Opinion
No. A-10883.
March 2, 1966.
Appeal from the 108th District Court, Potter County, Mary Lou Robinson, J.
Monning Monning, Amarillo, for petitioners.
Lumpkin, Watson, Dunlap Smith, Amarillo, for respondent.
Writ of error was granted in this venue case, but it is now our opinion that the application must be dismissed for want of jurisdiction. The suit was filed in the 108th District Court of Potter County by Howard E. Boxwell and Joe A. Allred, petitioners, against Donald Ladehoff, respondent. It is an action to enforce an alleged obligation in writing to deliver receipts from the sale of certain ensilage 'to First National Bank at Amarillo, Texas.' Respondent's plea of privilege to be sued in Oldham County, where he resides, was overruled by the trial court. The Court of Civil Appeals reversed such judgment and ordered the cause transferred to Oldham County. 390 S.W.2d 368.

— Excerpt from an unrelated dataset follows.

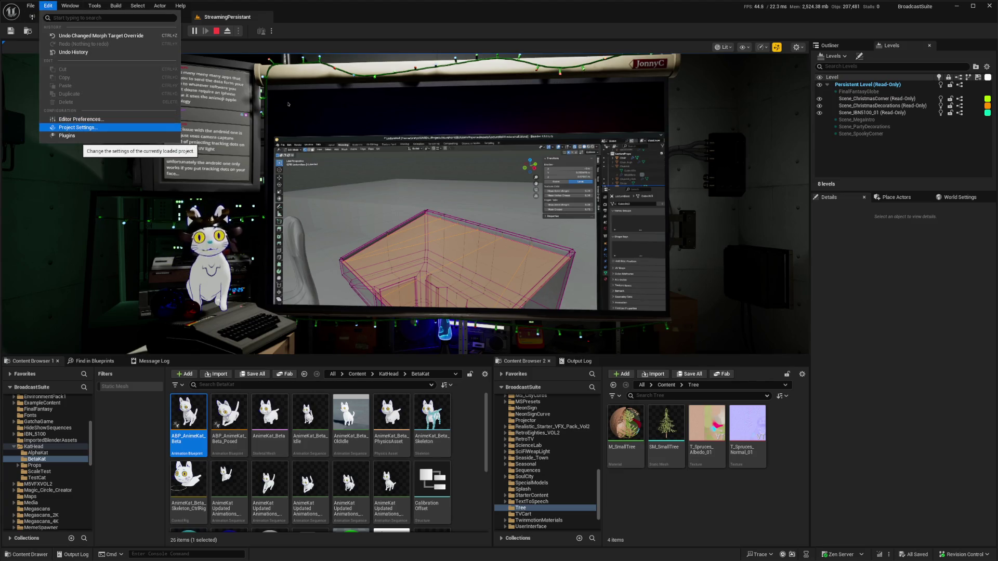
left_click(67, 135)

The Court of Civil Appeals held that since Amarillo is situated in both Potter and Randall Counties, venue of the action cannot be sustained in Potter County under Subdivision 5 of Article 1995. Similar were made in Shipley v. Southwestern Investment Co., Tex.Civ.App., 391 S.W.2d 457 (affirmed, Tex.Sup., 400 S.W.2d 304), and Wood v. John Farrell Lumber Co., Tex.Civ.App., 389 S.W.2d 133 (wr. dis., Tex.Sup., 400 S.W.2d 307) . Writs of error were granted in the three cases to enable us to consider them at the same time. For the reasons set out more fully in John Farrell Lumber Co., v. Wood, Tex.Sup., 400 S.W.2d 307, we have concluded that the Supreme Court has no jurisdiction of the present appeal.
Petitioners assert jurisdiction under Sundivision 2 of Article 1728, and say that the holding of the Court of Civil Appeals in this case conflicts with the decision in Knudsen v. J. I. Case Co., Tex.Civ.App., 86 S.W.2d 794 (no writ). The court there stated that it judicially knew 'that Amarillo, a county seat, is in Potter county.' On the basis of that fact, it held that venue of a suit on an obligation performable at Amarillo, Texas, might be maintained in Potter County under Subdivision 5 of Article 1995. In the present case the Court of Civil Appeals judicially noticed that Amarillo lies partly in Potter County and partly in Randall County, and on the basis of that fact held that venue cannot be sustained in Potter County under Subdivision 5 where the writing merely stipulates that the obligation is performable at Amarillo, Texas.
The two decisions are thus predicated on different facts, and on the face of the opinions there is no inconsistency in the holdings made. It is our understanding that Amarillo lay partly in Randall County when Knudsen was decided, but in determining the jurisdiction of the Supreme Court under Subdivision 2 of Article 1728 we are confined to a consideration of the opinions in the cases alleged to be in conflict. We would have jurisdiction here if the court in Knudsen had pointed out in its opinion that Amarillo was situated in two counties and then held that despite this fact venue was properly laid in Potter County under Subdivision 5 of Article 1995.
Our order granting the application for writ of error is set aside, and the application is dismissed for want of jurisdiction.